• The request:
Copy out every line of the listing below word for word, but leave the pictures out.
------------------------------------------------------------
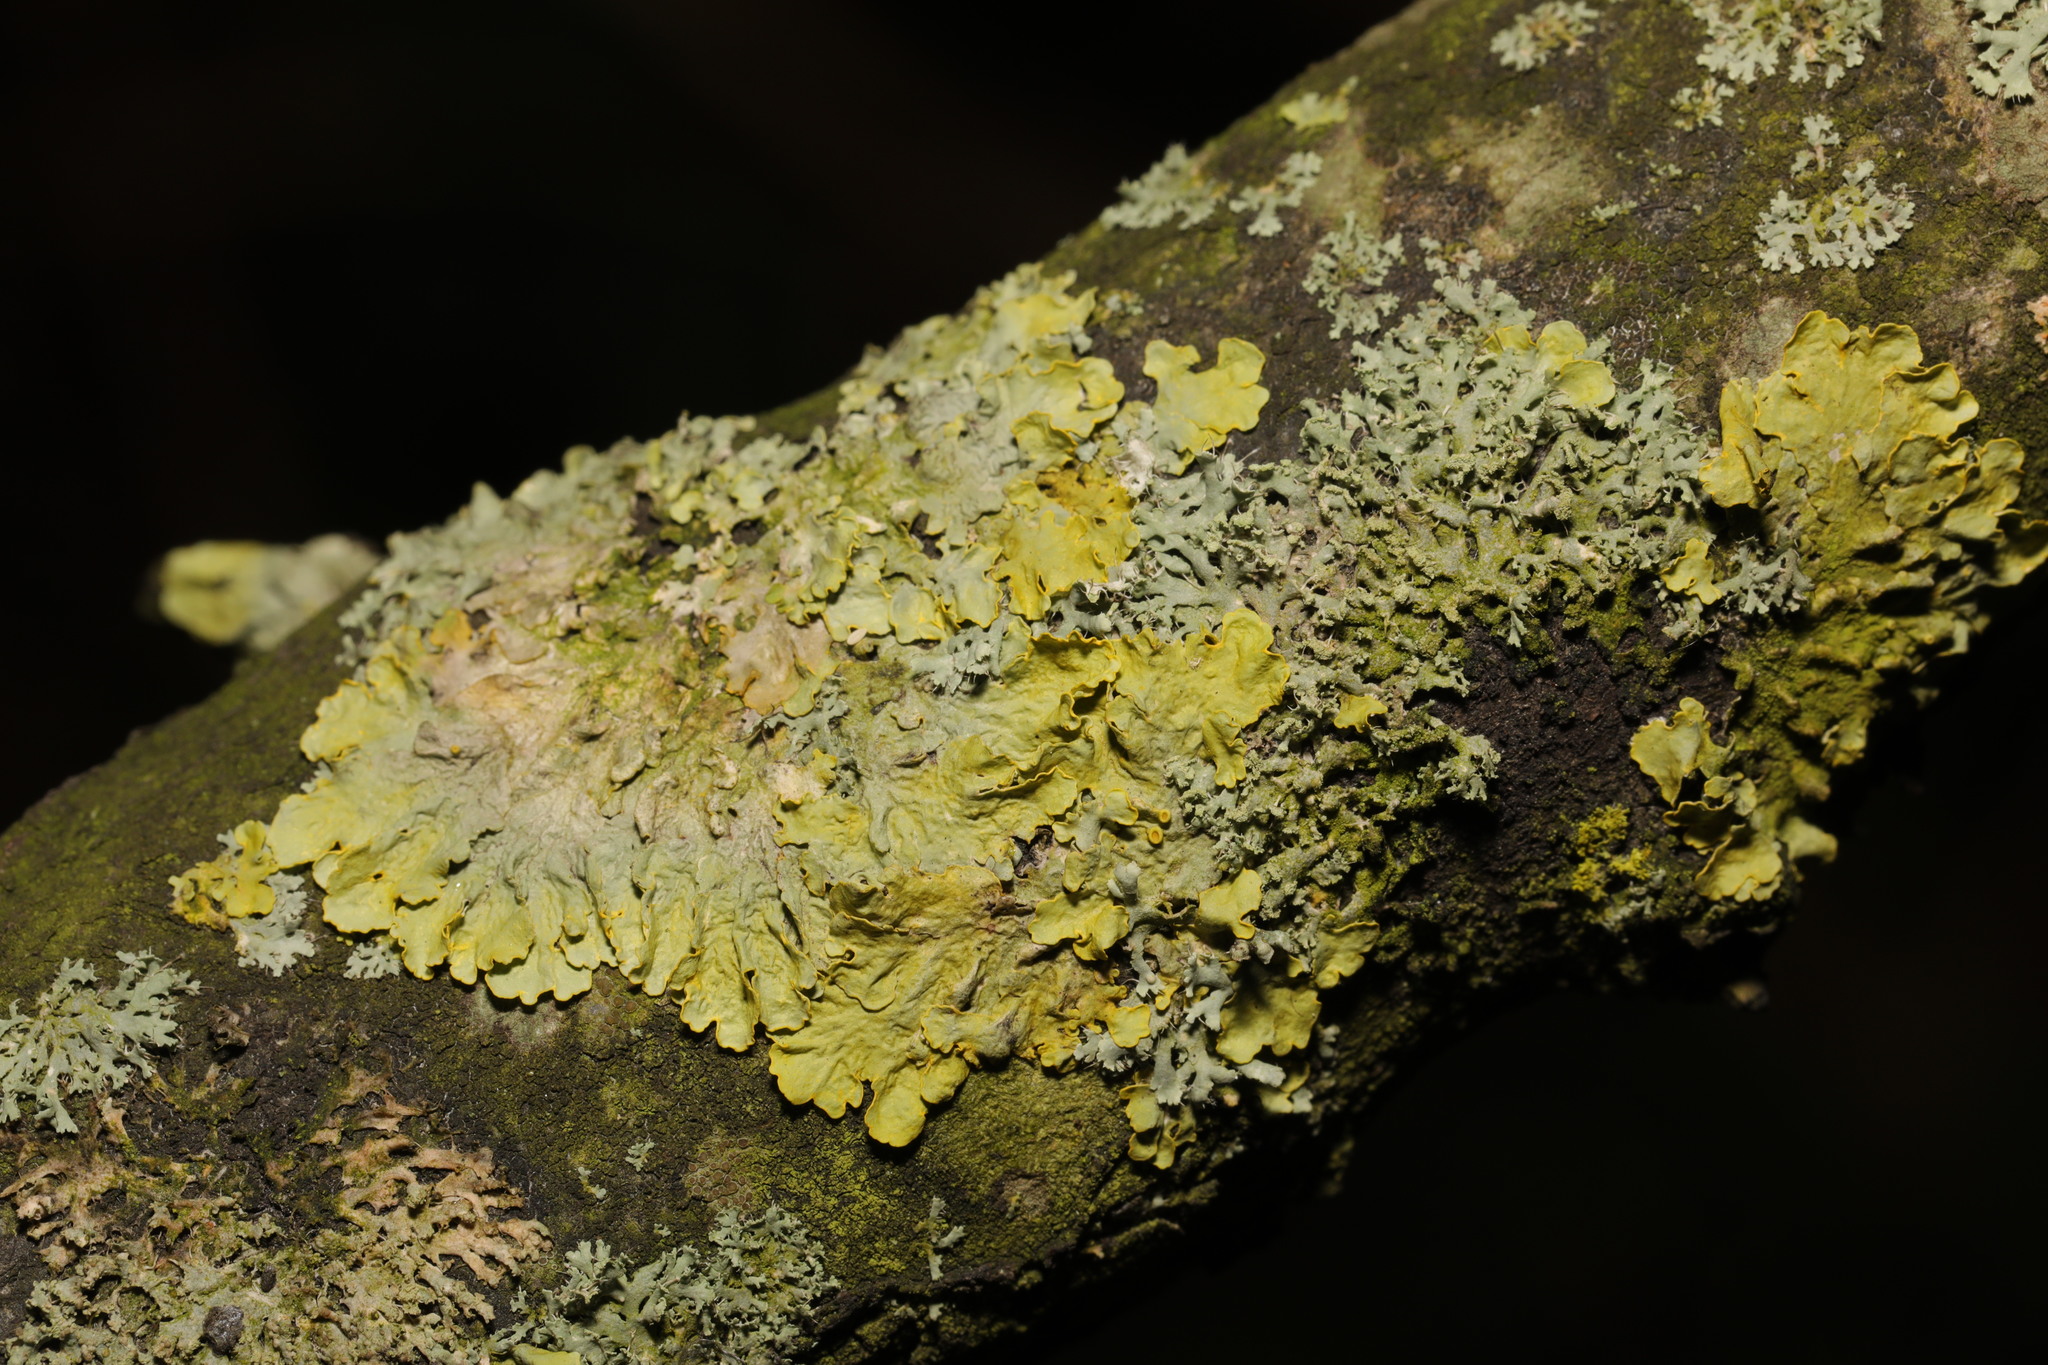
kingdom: Fungi
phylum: Ascomycota
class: Lecanoromycetes
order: Teloschistales
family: Teloschistaceae
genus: Xanthoria
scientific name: Xanthoria parietina
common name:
------------------------------------------------------------
• Correct response:
kingdom: Fungi
phylum: Ascomycota
class: Lecanoromycetes
order: Teloschistales
family: Teloschistaceae
genus: Xanthoria
scientific name: Xanthoria parietina
common name:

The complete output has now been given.